Teachers in England to strike over pay and pensionsGuardian, 5 September 2013
Teachers in England are to stage a pair of one-day regional strikes next month, with a national walkout planned for later this term, the two biggest teaching unions have announced. Teachers will strike on 1 October in all local authorities in the east of England, East and West Midlands, and Yorkshire and Humberside, the NUT and NASUWT unions said. This will be followed by a similar strike on 17 October in the north-east, south-west, and London and the south-east. The action will be followed up with a further one-day strike across all of England before Christmas.

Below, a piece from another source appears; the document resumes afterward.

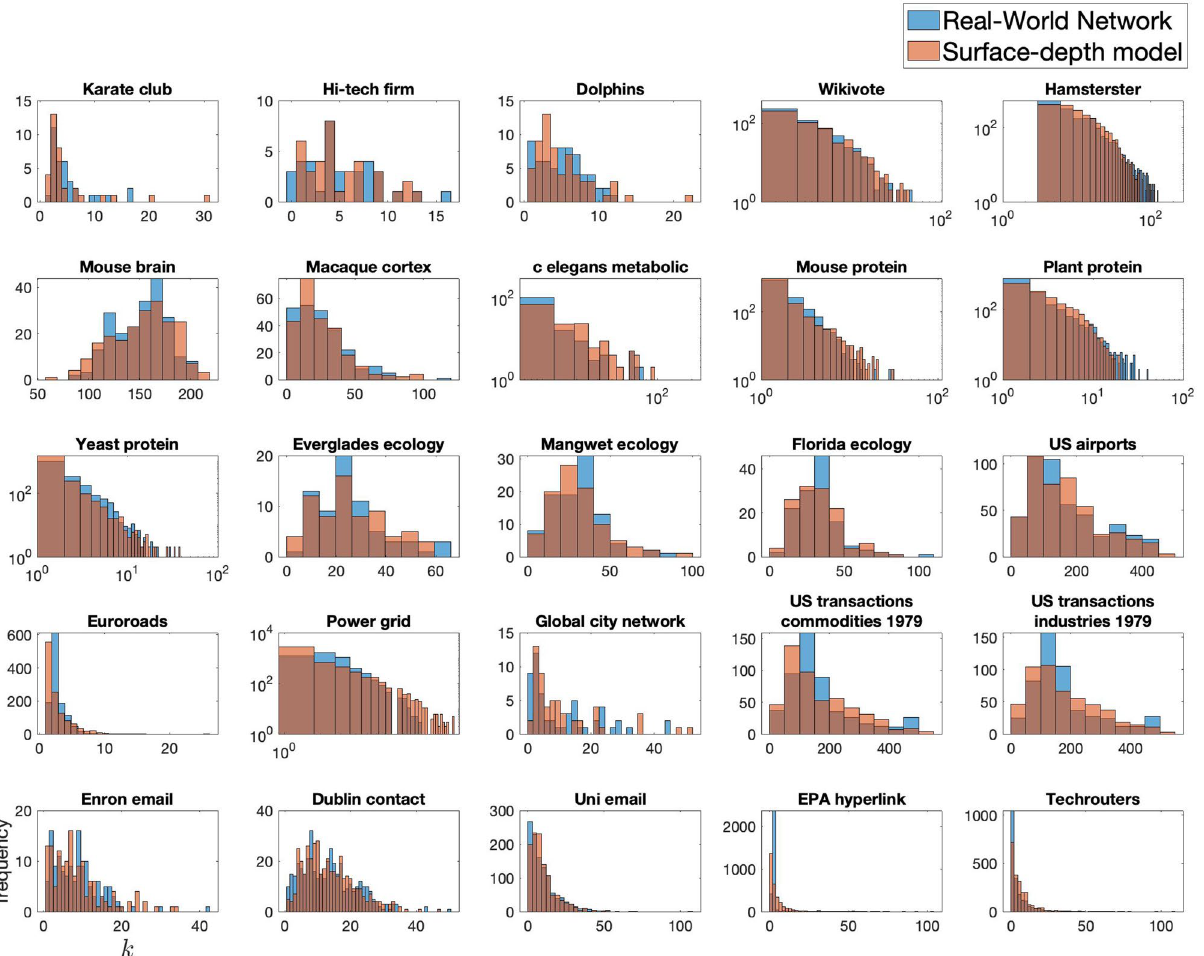
Figure 3. Comparison of the degree distributions between real-world networks and their respective closest fit surface-depth model. These are log–log plots where there is a clear scaling distribution. Axes as in bottom left plot—degree, k , against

Both union leaders said teachers had been forced into the action by the intransigence of the government, and particularly the education secretary, Michael Gove.
A ‘paradigm pertinent’ foundation FE Week, 6 September 2013
The chair of LSIS since it was established in 2008, Dame Ruth Silver, gave an exclusive interview to FE Week about the establishment of the Education and Training Foundation, and said “change was absolutely needed”. She said: “The foundation is the next generation of improvement bodies and I think in its different way of working it is paradigm pertinent in a way that LSIS was not.” Dame Ruth said the work of the Foundation would focus on continued improvement, but it went further into self-regulation, taking responsibility for a phase which reflected the pulling back by central government from regulation and guidance. She believes the Foundation will become self-funding, which was supposed to happen to LSIS but never did.

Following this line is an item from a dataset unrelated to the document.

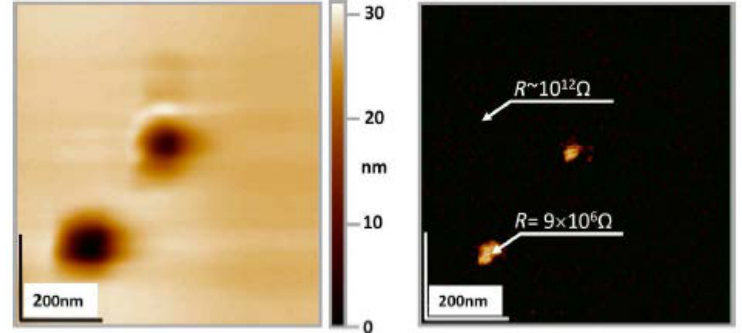
Figure 39. Topography of a slightly reduced TiO 2 crystal with beforehand etched surface ( left ). The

Apprentice hopefuls face GCSE barrier FE Week, 6 September 2013
Colleges and training providers who “rigidly” demand higher grade GCSEs for the most basic of apprenticeships have come in for criticism from government vocational training adviser Professor Alison Wolf. An apparently growing number of adverts for intermediate apprenticeships are asking for maths and English GCSEs of at least grade C or D, research by FE Week uncovered. There were 249,164 of the 2011/12 GCSE cohort who failed to achieve A*-C in English and maths, a total of 40 per cent. Professor Wolf, author of an independent government review of 14 to 19 vocational education in 2011, called on providers to take a broader view of applicants’ abilities. Roger Francis, business development director at functional skills specialist Creative Learning Partners Ltd, said he thought some providers may be deciding that option to avoid delivering functional skills which they found “challenging and financially unrewarding”.